## Objective
Set out each line of the items below as a Markdown table with a column named Number for the row count and a column named Text for the line. Skip any blank lines.

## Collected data

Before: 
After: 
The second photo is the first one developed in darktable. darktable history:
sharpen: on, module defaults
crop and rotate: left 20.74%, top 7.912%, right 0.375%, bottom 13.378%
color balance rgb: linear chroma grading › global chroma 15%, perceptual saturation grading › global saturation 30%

## Complete output
| Number | Text |
|---|---|
| 1 | Before:  |
| 2 | After:  |
| 3 | The second photo is the first one developed in darktable. darktable history: |
| 4 | sharpen: on, module defaults |
| 5 | crop and rotate: left 20.74%, top 7.912%, right 0.375%, bottom 13.378% |
| 6 | color balance rgb: linear chroma grading › global chroma 15%, perceptual saturation grading › global saturation 30% |